LIVELAW NEWS NETWORK

21 Sep 2019 1:46 PM GMT

  • SC Allows Woman To Proceed With Complaint Filed U/s 498A IPC At The Place She Was Residing [Read Order]

    Reiterating its view on the jurisdiction of courts entertaining complaints under Section 498A IPC, the Supreme Court allowed a woman to proceed with her complaint filed in a Court at the place where she was residing. In Priti Kumari vs. State of Bihar, the bench comprising Justice Deepak Gupta and Justice Aniruddha Bose, while allowing the appeal against the order of the High...

    Reiterating its view on the jurisdiction of courts entertaining complaints under Section 498A IPC, the Supreme Court allowed a woman to proceed with her complaint filed in a Court at the place where she was residing.

    In Priti Kumari vs. State of Bihar, the bench comprising Justice Deepak Gupta and Justice Aniruddha Bose, while allowing the appeal against the order of the High Court which held that no cause of action has arisen where she was residing, observed that the matter is squarely covered by the judgment in Rupali Devi v. State of U.P.

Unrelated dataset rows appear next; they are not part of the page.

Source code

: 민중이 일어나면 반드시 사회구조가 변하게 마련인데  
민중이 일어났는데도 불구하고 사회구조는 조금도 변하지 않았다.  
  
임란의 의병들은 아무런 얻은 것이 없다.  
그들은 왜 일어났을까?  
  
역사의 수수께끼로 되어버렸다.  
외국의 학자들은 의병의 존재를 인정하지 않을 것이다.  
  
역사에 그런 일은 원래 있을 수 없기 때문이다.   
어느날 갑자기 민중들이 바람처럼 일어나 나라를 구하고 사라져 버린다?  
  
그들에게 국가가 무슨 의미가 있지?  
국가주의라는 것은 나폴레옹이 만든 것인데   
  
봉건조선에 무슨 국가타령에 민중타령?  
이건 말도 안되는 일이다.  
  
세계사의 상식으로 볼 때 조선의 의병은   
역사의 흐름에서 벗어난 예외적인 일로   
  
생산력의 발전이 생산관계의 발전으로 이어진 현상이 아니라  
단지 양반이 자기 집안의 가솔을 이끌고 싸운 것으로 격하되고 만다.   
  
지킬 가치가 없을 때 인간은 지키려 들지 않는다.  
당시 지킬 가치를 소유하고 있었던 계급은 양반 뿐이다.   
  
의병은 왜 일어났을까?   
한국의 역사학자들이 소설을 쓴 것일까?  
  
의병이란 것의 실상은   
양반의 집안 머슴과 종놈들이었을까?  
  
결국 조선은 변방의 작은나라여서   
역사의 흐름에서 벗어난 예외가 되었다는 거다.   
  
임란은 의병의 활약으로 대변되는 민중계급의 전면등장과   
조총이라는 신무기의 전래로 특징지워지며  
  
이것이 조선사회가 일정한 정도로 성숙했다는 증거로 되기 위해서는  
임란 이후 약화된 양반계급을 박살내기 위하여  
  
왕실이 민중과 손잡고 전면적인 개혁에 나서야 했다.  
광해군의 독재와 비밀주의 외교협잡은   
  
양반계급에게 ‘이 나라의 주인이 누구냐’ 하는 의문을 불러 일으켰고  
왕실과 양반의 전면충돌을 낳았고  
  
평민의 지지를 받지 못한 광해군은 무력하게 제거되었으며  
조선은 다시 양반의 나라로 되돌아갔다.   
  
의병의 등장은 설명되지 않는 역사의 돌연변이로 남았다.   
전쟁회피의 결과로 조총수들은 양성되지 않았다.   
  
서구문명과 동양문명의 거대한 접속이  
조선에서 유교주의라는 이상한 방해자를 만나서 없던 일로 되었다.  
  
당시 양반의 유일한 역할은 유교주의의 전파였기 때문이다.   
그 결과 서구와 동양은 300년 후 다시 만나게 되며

    In Rupali Devi, it was held by a three judge bench that the courts at the place where the wife takes shelter after leaving or driven away from the matrimonial home on account of acts of cruelty committed by the husband or his relatives, would, dependent on the factual situation, also have jurisdiction to entertain a complaint alleging commission of offences under Section 498A of the Indian Penal Code.

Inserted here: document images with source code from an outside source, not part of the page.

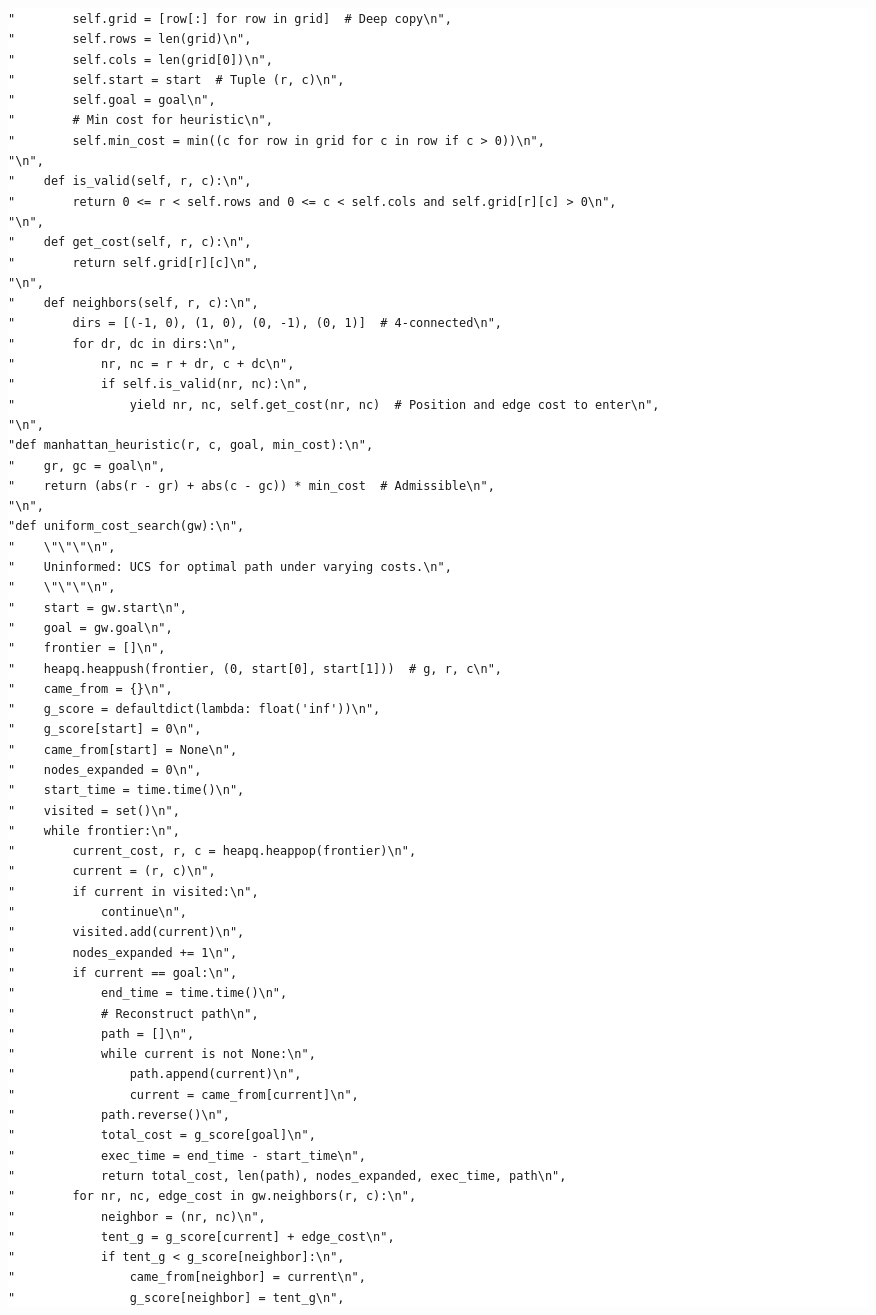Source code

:     "        self.grid = [row[:] for row in grid]  # Deep copy\n",
    "        self.rows = len(grid)\n",
    "        self.cols = len(grid[0])\n",
    "        self.start = start  # Tuple (r, c)\n",
    "        self.goal = goal\n",
    "        # Min cost for heuristic\n",
    "        self.min_cost = min((c for row in grid for c in row if c > 0))\n",
    "\n",
    "    def is_valid(self, r, c):\n",
    "        return 0 <= r < self.rows and 0 <= c < self.cols and self.grid[r][c] > 0\n",
    "\n",
    "    def get_cost(self, r, c):\n",
    "        return self.grid[r][c]\n",
    "\n",
    "    def neighbors(self, r, c):\n",
    "        dirs = [(-1, 0), (1, 0), (0, -1), (0, 1)]  # 4-connected\n",
    "        for dr, dc in dirs:\n",
    "            nr, nc = r + dr, c + dc\n",
    "            if self.is_valid(nr, nc):\n",
    "                yield nr, nc, self.get_cost(nr, nc)  # Position and edge cost to enter\n",
    "\n",
    "def manhattan_heuristic(r, c, goal, min_cost):\n",
    "    gr, gc = goal\n",
    "    return (abs(r - gr) + abs(c - gc)) * min_cost  # Admissible\n",
    "\n",
    "def uniform_cost_search(gw):\n",
    "    \"\"\"\n",
    "    Uninformed: UCS for optimal path under varying costs.\n",
    "    \"\"\"\n",
    "    start = gw.start\n",
    "    goal = gw.goal\n",
    "    frontier = []\n",
    "    heapq.heappush(frontier, (0, start[0], start[1]))  # g, r, c\n",
    "    came_from = {}\n",
    "    g_score = defaultdict(lambda: float('inf'))\n",
    "    g_score[start] = 0\n",
    "    came_from[start] = None\n",
    "    nodes_expanded = 0\n",
    "    start_time = time.time()\n",
    "    visited = set()\n",
    "    while frontier:\n",
    "        current_cost, r, c = heapq.heappop(frontier)\n",
    "        current = (r, c)\n",
    "        if current in visited:\n",
    "            continue\n",
    "        visited.add(current)\n",
    "        nodes_expanded += 1\n",
    "        if current == goal:\n",
    "            end_time = time.time()\n",
    "            # Reconstruct path\n",
    "            path = []\n",
    "            while current is not None:\n",
    "                path.append(current)\n",
    "                current = came_from[current]\n",
    "            path.reverse()\n",
    "            total_cost = g_score[goal]\n",
    "            exec_time = end_time - start_time\n",
    "            return total_cost, len(path), nodes_expanded, exec_time, path\n",
    "        for nr, nc, edge_cost in gw.neighbors(r, c):\n",
    "            neighbor = (nr, nc)\n",
    "            tent_g = g_score[current] + edge_cost\n",
    "            if tent_g < g_score[neighbor]:\n",
    "                came_from[neighbor] = current\n",
    "                g_score[neighbor] = tent_g\n",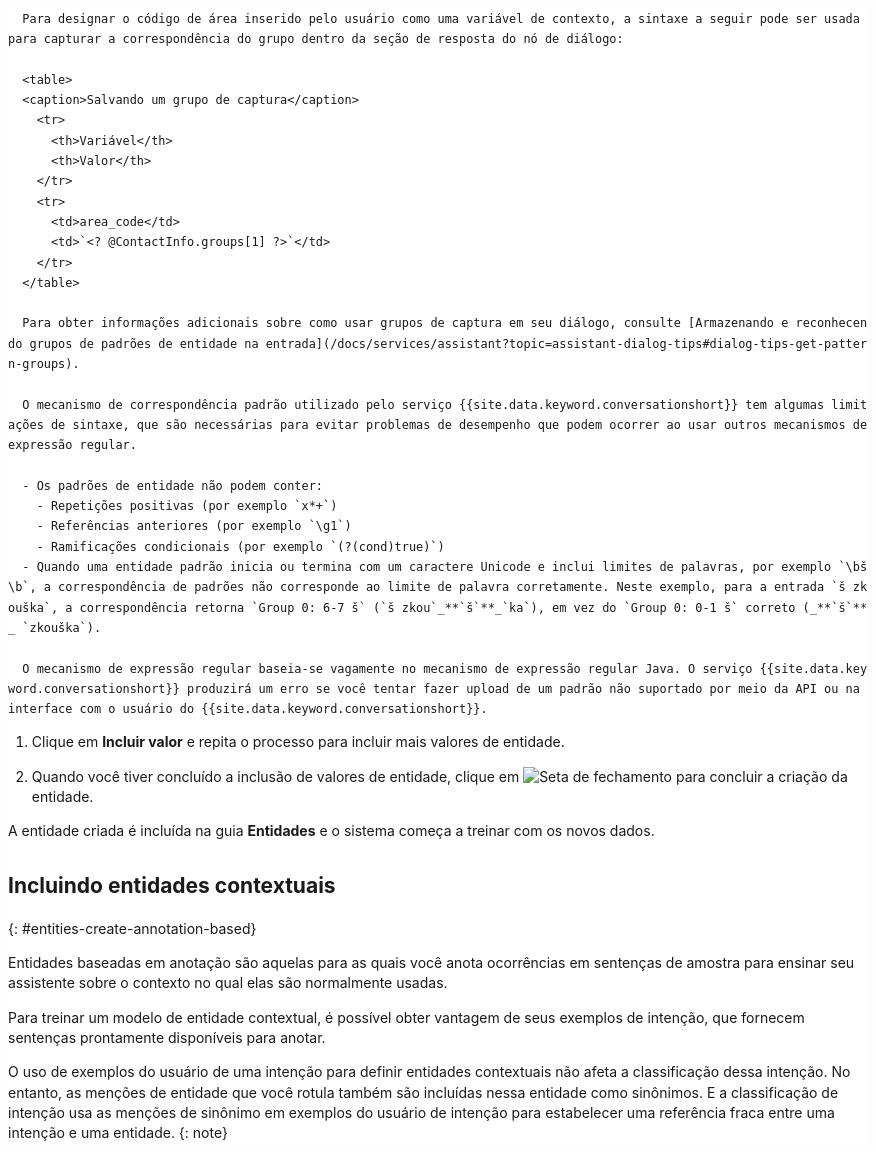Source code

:       Para designar o código de área inserido pelo usuário como uma variável de contexto, a sintaxe a seguir pode ser usada para capturar a correspondência do grupo dentro da seção de resposta do nó de diálogo:

      <table>
      <caption>Salvando um grupo de captura</caption>
        <tr>
          <th>Variável</th>
          <th>Valor</th>
        </tr>
        <tr>
          <td>area_code</td>
          <td>`<? @ContactInfo.groups[1] ?>`</td>
        </tr>
      </table>

      Para obter informações adicionais sobre como usar grupos de captura em seu diálogo, consulte [Armazenando e reconhecendo grupos de padrões de entidade na entrada](/docs/services/assistant?topic=assistant-dialog-tips#dialog-tips-get-pattern-groups).

      O mecanismo de correspondência padrão utilizado pelo serviço {{site.data.keyword.conversationshort}} tem algumas limitações de sintaxe, que são necessárias para evitar problemas de desempenho que podem ocorrer ao usar outros mecanismos de expressão regular.

      - Os padrões de entidade não podem conter:
        - Repetições positivas (por exemplo `x*+`)
        - Referências anteriores (por exemplo `\g1`)
        - Ramificações condicionais (por exemplo `(?(cond)true)`)
      - Quando uma entidade padrão inicia ou termina com um caractere Unicode e inclui limites de palavras, por exemplo `\bš\b`, a correspondência de padrões não corresponde ao limite de palavra corretamente. Neste exemplo, para a entrada `š zkouška`, a correspondência retorna `Group 0: 6-7 š` (`š zkou`_**`š`**_`ka`), em vez do `Group 0: 0-1 š` correto (_**`š`**_ `zkouška`).

      O mecanismo de expressão regular baseia-se vagamente no mecanismo de expressão regular Java. O serviço {{site.data.keyword.conversationshort}} produzirá um erro se você tentar fazer upload de um padrão não suportado por meio da API ou na interface com o usuário do {{site.data.keyword.conversationshort}}.

1.  Clique em **Incluir valor** e repita o processo para incluir mais valores de entidade.

1.  Quando você tiver concluído a inclusão de valores de entidade, clique em ![Seta de fechamento](images/close_arrow.png) para concluir a criação da entidade.

A entidade criada é incluída na guia **Entidades** e o sistema começa a treinar com os novos dados.

## Incluindo entidades contextuais
{: #entities-create-annotation-based}

Entidades baseadas em anotação são aquelas para as quais você anota ocorrências em sentenças de amostra para ensinar seu assistente sobre o contexto no qual elas são normalmente usadas.

Para treinar um modelo de entidade contextual, é possível obter vantagem de seus exemplos de intenção, que fornecem sentenças prontamente disponíveis para anotar.

O uso de exemplos do usuário de uma intenção para definir entidades contextuais não afeta a classificação dessa intenção. No entanto, as menções de entidade que você rotula também são incluídas nessa entidade como sinônimos. E a classificação de intenção usa as menções de sinônimo em exemplos do usuário de intenção para estabelecer uma referência fraca entre uma intenção e uma entidade.
{: note}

    The High Court, in this case [which was decided before the judgment in Rupali Devi was delivered], had allowed the petition filed by her husband, noticing that all the alleged acts of cruelty had taken place in the matrimonial house of the complainant or at the place of posting of her husband, there would be no applicability of Sections 178 and 179 of the Cr.P.C. if no part of "cause of action" has accrued in that city.

    In Rupali Devi, the bench had also observed:

    "Even if the acts of physical cruelty committed in the matrimonial house may have ceased and such acts do not occur at the parental home, there can be no doubt that the mental trauma and the psychological distress cause by the acts of the husband including verbal exchanges, if any, that had compelled the wife to leave the matrimonial home and take shelter with her parents would continue to persist at the parental home. Mental cruelty borne out of physical cruelty or abusive and humiliating verbal exchanges would continue in the parental home even though there may not be any overt act of physical cruelty at such place."